Wie sich im Juni 2017 herausstellte, hatte Torres recht. Der Staatspräsident Nieto veröffentlichte einen Gesetzesentwurf, zur Legalisierung von medizinischem Cannabis. Der Anbau zu medizinischen und wissenschaftlichen Zwecken war somit nicht mehr strafbar. Doch die Legalisierung von Freizeitkonsum wird von der Regierung immer wieder aufgeschoben, obwohl die UNO, die USA und große Teile der Bevölkerung Druck auf die Politiker ausüben. Laut ihnen liegt in der totalen Legalisierung die einzige Möglichkeit, dem Drogenkrieg die Stirn zu bieten. Die Regierung will dies nun durch rechtliche Regelungen verwirklichen.

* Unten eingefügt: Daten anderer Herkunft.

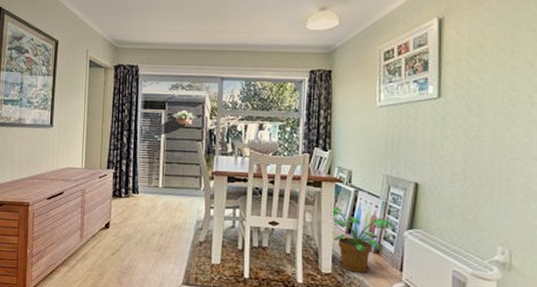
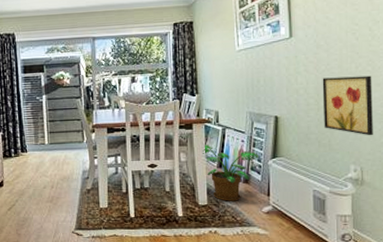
wall art: none [470,145,529,216] -> present [322,75,373,136]

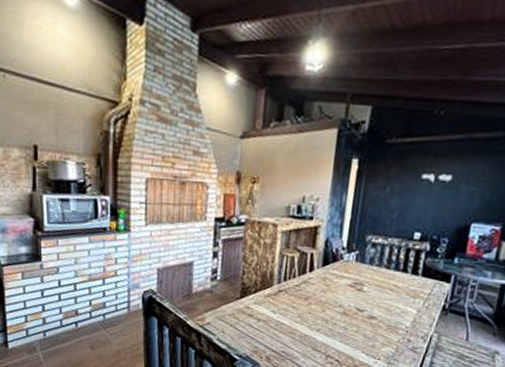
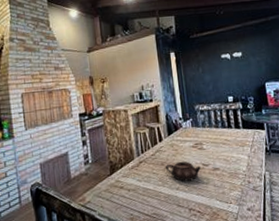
teapot: none [310,299,355,326] -> present [166,161,202,182]

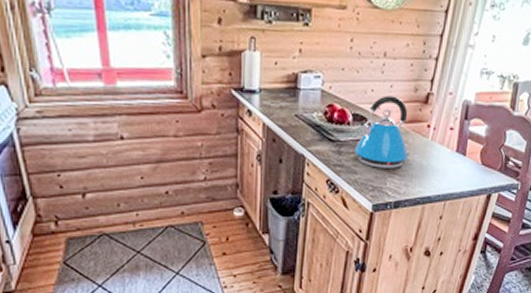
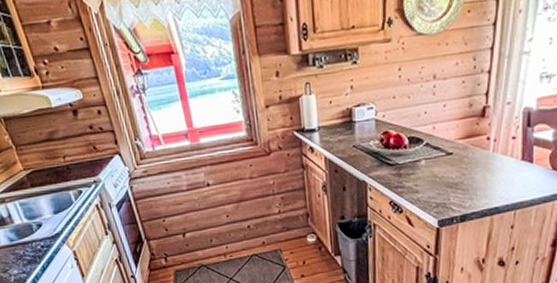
kettle: present [354,95,411,168] -> none [414,114,472,185]

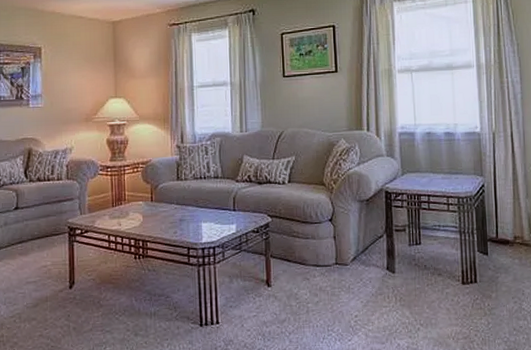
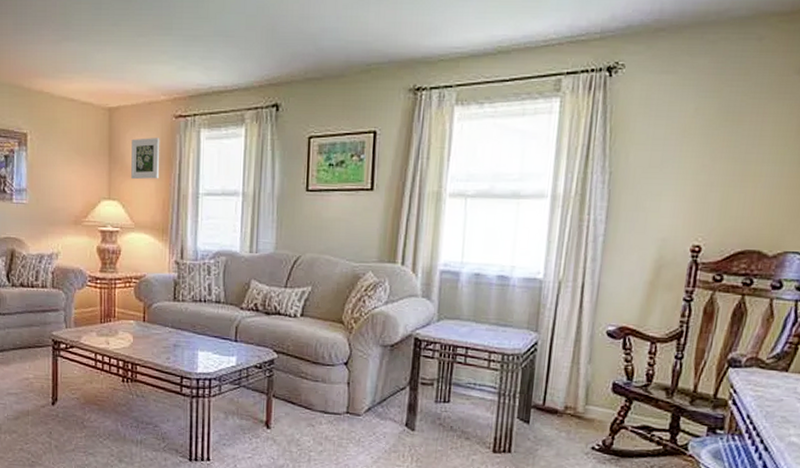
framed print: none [133,43,159,79] -> present [131,138,160,180]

Im Oktober 2018, wurde das Verbot von Cannabis, medizinisch oder als Freizeitdroge, schließlich als verfassungswidrig anerkannt. Die obersten Richter gewährten der Regierung eine einjährige Frist, um Regelungen zur Legalisierung auszuarbeiten und zu bestimmen. Am 23. Oktober 2019 lief die Abgabe ab. In den Wochen davor feilte die Regierung an einer bestmöglichen Gesetzesänderung und 13 verschiedene Vorschläge wurden dem Senat vorgelegt. Schlussendlich wurde ein finaler Gesetzesentwurf zusammengefasst und die Legalisierung stand kurz bevor. Die vom OBGH vorgegebene Frist wurde somit eingehalten, doch die Regierung bat um Zeitaufschub bis zum 17. April 2020. Die Umsetzung der neuen Regelungen würden mehr Zeit beanspruchen als gedacht. Laut Regierung ändert diese Aufschiebung des Erlasses die Regelungen aber in keiner Weise. Zeitnah wird der staatlich kontrollierte Handel und der Freizeitkonsum in ganz Mexiko legalisiert werden.
Als der 17. April 2020 immer näher kam, wurde es Ernst für die mexikanische Regierung. Das Gesetz wurde bis dahin noch mal geprüft und alle Regelungen, wie Mindest-Konsumalter, Lizenzvergabe, Erbauung von staatlichen Cannabisinstituten und Sicherheitsmaßnahmen im Umgang mit dem Rauschgift, wurden vom Senat bewilligt. Doch auch in diesem Fall machte die Corona-Pandemie, dem für Mexiko historischen Schritt, einen Strich durch die Rechnung. Senatorin Monica Fernandez Balboa sprach sich für eine erneute Verschiebung des Erlasses aus, da Mexiko durch die Pandemie vor einer ökonomischen und gesundheitlichen Krise steht. Laut Regierung stellt die Bewältigung der Corona-Krise ein weitaus wichtigeres Ziel dar, als die Legalisierung von Cannabis. Deshalb wurde die Frist vom OBGH erneut auf den 15. Dezember 2020 verschoben.
Befürworter der Bevölkerung, Anwälte und auch internationale Interessenten blicken nun voller Hoffnung auf den Dezember, doch viele Aktivisten und Prohibitionsgegner glauben inzwischen nicht mehr an die versprochene Legalisierung. Dafür wurde der Gesetzeserlass schon zu oft verschoben. Die großen Gewinner der schleifenden Diplomatie stellen die Kartelle dar. Diese erwirtschaften trotz neuer Gesetzesentwürfe Milliardensummen und erfreuen sich an der politischen Unentschlossenheit.